I don’t have an issue with 27 charts if each one represents an important element fueling the decision-making process. Though it seems unlikely that most questions couldn’t be illuminated with fewer than 27 visualizations. I do have a problem when analysts start generating visuals simply because they can and because “more is better.”
You certainly want to ensure that the person in the best position to make good decisions is given all the relevant information. But every good analyst needs to prioritize information for the decision maker. They are required to editorialize, in a sense, simply by choosing what data analysis to provide and what not to do.
Franconeri: The analyst’s job, when it comes time to present information, is to distill it down, just like you would when writing a crisp paragraph. There’s a point, a topic sentence, and those four to five sentences that are critical to that problem.
But remember that the amount of information you can present is larger when you are showing people the same type of graph again and again. People can handle an impressive amount of complexity once they get used to it. People gain expertise in moving their eyes and attention around in a certain pattern, looking at the shape of this and the slope of that. There’s a strong visual expertise that gets developed.
KI: Does it ever make sense to avoid visualization altogether?
Franoneri: With visualization, you run out at two or three dimensions. So when you get into more complex data-analysis models that have many factors driving them, your visual system can’t handle those very complex patterns. Eventually you have to go to models and algorithms.
Another time is when the data is too abstract—sometimes being concrete helps. Instead of trying to visualize the idea that “customers in Demographic Group X of Age Y and Income Z are not interested in category A,” it is often far more engaging and understandable to think about a prototypical person from that demographic: “Here’s Mark and he rides a motorcycle and he’s not interested in category A. What do we do?”
KI: What mistakes do you see business leaders making when using dashboards or other data visualization tools to make decisions?
Shapiro: To me, it’s interesting to see how some small businesses use off-the-shelf software to automatically make dashboards and visualize their data.
Maybe they’re amazing visualizations; maybe they’re terrible. But the fact that this commercial product—that knows nothing about your business—displays something encourages people to latch onto it and think that it should drive decisions.

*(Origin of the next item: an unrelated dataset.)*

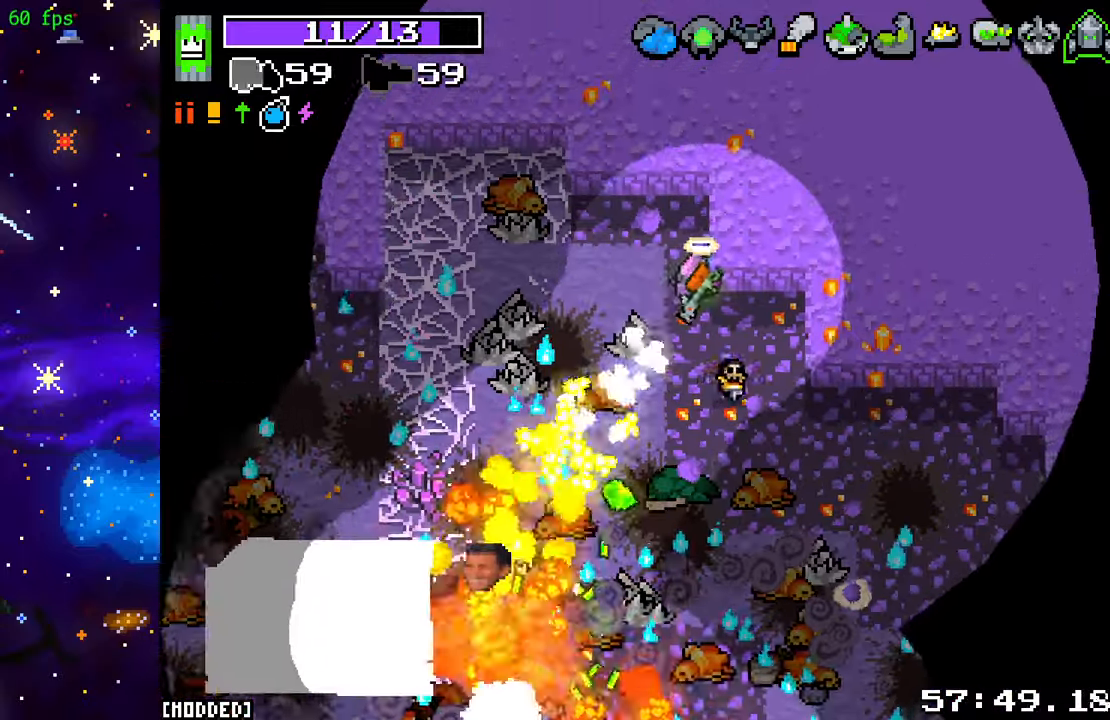
{"buttons": ["R2"], "left_stick": "center", "right_stick": "down", "events": [[17, "left_stick", "down-left"], [167, "right_stick", "down"], [200, "left_stick", "center"]]}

I took my dog to the veterinary clinic recently, and I asked the clinic’s owner if he ever used data in any way. He told me that he has a software package that gives him “all the charts and graphs” he needed. When I heard that, I thought, oh, that’s probably dangerous.
He showed me the software—it was supposed to measure client attrition. Now, I’m almost positive that it does not measure it in the way that he thinks attrition should be measured, because the software designers almost certainly were not thinking of a veterinary clinic. I mean, what does attrition mean in that context? You go maybe once a year for vaccinations, and then you go when your pet is sick. When somebody doesn’t show up, how do you know what’s going on?
I have no opinion about the quality of the visual in this case, but the fact that it pops up on his screen makes him think about it and attribute some sort of meaning to it. But I think that if you took him through a process of defining attrition, he wouldn’t come up with the same numbers that this software was spitting out at him.
Is this software harmful? At best, I think it’s probably worthless to him. At worst, it’s leading him to some wrong conclusions and bad decisions.